Key Features of a Mirror Will
- Simultaneous Provisions: In a mirror will, both individuals make provisions for their assets and how they should be distributed upon their passing. This means that the terms of the wills are essentially identical or closely mirror each other.
- Joint Decision-Making: A mirror will is typically created through joint decision-making, where both parties agree on the distribution of their combined assets. This can be particularly important for couples who wish to ensure that their assets are distributed according to their mutual wishes.
- Survivor’s Will: A common feature in mirror wills is the provision for what happens after the first person’s death. Usually, the surviving individual has the right to amend the will or make changes to it based on their current circumstances.
Differences Between Mirror Wills and Single Wills
- Number of Testators: The most apparent difference is that mirror wills involve two individuals, whereas single wills are created by one person. Single wills address the assets of an individual, while mirror wills address the assets of a couple.
- Mutual Provisions: Mirror wills contain mutual provisions made by both individuals, reflecting their combined wishes. Single wills, on the other hand, only express the wishes of the testator (the person creating the will).
- Survivor’s Rights: Mirror wills often grant the surviving individual the right to amend or create a new will after the first person’s death. Single wills do not inherently provide such a right unless explicitly stated.
Benefits of a Mirror Will
- Maintaining Mutual Wishes: A mirror will allows couples to ensure that their combined assets are distributed according to their shared wishes. This can help avoid disputes among family members and loved ones after their passing.
- Simplicity: Creating mirror wills can be a more straightforward process than coordinating separate single wills. This can reduce legal expenses and save time.

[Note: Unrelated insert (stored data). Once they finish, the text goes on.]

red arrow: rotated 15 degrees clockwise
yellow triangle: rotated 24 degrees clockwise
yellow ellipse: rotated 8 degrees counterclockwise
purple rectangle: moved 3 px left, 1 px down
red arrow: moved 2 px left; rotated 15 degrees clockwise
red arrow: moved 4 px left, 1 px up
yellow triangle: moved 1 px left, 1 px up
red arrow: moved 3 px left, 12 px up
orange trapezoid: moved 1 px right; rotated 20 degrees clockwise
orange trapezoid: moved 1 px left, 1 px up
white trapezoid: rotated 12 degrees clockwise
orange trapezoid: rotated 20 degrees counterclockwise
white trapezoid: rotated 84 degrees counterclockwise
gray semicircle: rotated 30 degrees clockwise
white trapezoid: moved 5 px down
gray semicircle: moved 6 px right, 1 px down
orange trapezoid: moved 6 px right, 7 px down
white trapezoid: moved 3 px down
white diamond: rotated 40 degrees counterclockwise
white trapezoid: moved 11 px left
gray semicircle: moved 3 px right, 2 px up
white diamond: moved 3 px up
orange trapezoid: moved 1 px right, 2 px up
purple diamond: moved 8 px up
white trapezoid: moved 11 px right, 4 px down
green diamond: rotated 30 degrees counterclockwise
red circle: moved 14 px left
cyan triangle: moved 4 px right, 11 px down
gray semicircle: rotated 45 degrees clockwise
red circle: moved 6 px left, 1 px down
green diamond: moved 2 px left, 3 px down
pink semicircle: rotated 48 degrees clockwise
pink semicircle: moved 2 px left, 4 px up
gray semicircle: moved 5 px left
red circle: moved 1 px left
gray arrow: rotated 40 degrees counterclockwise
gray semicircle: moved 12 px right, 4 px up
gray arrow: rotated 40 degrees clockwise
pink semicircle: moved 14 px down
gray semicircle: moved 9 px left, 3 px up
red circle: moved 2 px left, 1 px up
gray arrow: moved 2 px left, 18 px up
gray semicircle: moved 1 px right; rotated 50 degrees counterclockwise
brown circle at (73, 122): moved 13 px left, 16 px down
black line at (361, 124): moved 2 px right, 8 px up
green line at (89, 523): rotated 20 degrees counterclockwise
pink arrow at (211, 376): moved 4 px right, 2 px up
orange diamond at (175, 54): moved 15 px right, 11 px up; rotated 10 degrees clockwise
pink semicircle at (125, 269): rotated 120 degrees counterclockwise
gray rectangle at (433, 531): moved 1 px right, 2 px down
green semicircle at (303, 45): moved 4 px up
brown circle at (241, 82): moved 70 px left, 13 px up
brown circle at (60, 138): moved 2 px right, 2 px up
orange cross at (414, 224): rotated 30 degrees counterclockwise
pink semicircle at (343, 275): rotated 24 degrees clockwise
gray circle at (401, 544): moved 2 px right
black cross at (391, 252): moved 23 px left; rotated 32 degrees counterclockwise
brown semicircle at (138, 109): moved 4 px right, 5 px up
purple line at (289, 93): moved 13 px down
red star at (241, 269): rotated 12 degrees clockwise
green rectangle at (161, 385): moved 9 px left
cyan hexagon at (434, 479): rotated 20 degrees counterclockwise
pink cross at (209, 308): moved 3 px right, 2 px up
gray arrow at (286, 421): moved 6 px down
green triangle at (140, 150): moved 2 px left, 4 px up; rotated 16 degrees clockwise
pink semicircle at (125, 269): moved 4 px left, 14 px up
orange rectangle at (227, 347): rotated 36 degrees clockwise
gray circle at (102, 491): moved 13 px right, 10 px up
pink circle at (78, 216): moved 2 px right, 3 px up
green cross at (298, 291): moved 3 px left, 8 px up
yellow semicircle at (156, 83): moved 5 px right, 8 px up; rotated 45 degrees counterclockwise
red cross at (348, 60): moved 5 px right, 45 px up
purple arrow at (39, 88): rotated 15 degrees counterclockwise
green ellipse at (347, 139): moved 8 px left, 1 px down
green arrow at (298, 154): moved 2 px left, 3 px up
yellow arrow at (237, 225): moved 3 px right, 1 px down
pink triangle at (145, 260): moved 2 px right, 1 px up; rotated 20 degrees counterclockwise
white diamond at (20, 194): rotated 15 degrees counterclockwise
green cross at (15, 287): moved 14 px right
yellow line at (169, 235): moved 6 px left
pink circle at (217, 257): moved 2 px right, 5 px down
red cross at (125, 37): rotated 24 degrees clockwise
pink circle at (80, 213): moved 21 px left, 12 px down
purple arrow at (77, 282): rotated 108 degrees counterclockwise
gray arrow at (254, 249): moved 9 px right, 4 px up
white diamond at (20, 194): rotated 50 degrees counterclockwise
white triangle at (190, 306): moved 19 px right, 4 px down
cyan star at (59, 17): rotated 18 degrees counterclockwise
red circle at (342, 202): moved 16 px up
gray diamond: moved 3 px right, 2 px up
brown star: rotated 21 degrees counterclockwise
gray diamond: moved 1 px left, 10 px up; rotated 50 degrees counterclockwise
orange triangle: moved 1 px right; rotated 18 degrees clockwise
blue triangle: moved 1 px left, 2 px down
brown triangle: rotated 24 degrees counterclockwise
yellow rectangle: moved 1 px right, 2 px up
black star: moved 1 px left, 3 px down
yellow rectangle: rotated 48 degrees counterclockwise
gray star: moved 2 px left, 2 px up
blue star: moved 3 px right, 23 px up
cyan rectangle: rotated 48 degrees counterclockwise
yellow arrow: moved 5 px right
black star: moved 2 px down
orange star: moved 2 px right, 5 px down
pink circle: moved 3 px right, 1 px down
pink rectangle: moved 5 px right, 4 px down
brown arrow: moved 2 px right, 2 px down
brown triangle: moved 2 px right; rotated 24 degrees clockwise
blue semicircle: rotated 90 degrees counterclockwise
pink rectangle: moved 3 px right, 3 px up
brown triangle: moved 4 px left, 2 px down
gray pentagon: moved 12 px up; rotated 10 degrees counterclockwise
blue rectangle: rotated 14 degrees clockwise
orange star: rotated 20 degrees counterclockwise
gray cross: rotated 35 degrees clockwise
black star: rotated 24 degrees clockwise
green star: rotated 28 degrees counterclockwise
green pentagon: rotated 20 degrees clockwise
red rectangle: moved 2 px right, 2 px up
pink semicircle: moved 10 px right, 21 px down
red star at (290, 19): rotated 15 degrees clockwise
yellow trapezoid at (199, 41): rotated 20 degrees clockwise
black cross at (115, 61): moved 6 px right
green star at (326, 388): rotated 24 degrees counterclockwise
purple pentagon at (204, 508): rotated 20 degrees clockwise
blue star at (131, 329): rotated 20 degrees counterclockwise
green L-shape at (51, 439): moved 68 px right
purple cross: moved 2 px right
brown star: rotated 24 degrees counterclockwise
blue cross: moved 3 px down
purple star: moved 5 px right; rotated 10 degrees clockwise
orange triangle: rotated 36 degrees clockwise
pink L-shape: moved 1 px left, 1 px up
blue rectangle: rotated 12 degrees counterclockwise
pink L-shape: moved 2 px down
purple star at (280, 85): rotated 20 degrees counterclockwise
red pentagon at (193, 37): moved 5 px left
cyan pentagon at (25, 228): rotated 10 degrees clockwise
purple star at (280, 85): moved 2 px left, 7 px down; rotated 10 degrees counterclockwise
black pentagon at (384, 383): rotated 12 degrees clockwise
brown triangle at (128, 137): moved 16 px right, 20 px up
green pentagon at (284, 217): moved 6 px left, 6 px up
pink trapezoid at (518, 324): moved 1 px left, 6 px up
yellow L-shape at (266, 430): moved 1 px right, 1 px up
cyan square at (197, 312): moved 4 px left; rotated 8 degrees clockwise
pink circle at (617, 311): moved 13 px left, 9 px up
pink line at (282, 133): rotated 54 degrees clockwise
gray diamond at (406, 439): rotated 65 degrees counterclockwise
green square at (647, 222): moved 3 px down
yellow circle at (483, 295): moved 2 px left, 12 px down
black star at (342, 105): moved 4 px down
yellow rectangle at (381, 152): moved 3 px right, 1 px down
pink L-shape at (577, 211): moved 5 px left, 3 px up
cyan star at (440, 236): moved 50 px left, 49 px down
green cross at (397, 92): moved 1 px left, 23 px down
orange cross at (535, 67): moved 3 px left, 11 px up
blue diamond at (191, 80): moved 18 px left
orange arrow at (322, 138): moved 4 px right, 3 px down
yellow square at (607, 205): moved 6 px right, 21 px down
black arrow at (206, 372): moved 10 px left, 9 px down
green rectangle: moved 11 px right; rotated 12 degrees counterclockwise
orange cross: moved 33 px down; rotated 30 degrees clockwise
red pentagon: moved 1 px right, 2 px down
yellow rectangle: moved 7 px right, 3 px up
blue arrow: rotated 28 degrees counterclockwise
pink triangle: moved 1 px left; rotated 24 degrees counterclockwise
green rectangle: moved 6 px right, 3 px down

- Survivor’s Flexibility: The survivor’s right to amend the will after the first individual’s passing can be advantageous. It allows the survivor to adapt their estate plans to their current circumstances and needs.
In summary, a mirror will is a legal document created by a couple, typically spouses or cohabitating partners, where both individuals make similar or identical provisions for the distribution of their assets. While it shares some similarities with single wills, it is tailored to the needs and wishes of a couple, emphasizing the importance of maintaining mutual decisions. By understanding what a mirror will is and its benefits, couples can make informed decisions about their estate planning, ensuring that their assets are distributed as they desire and providing peace of mind for their loved ones.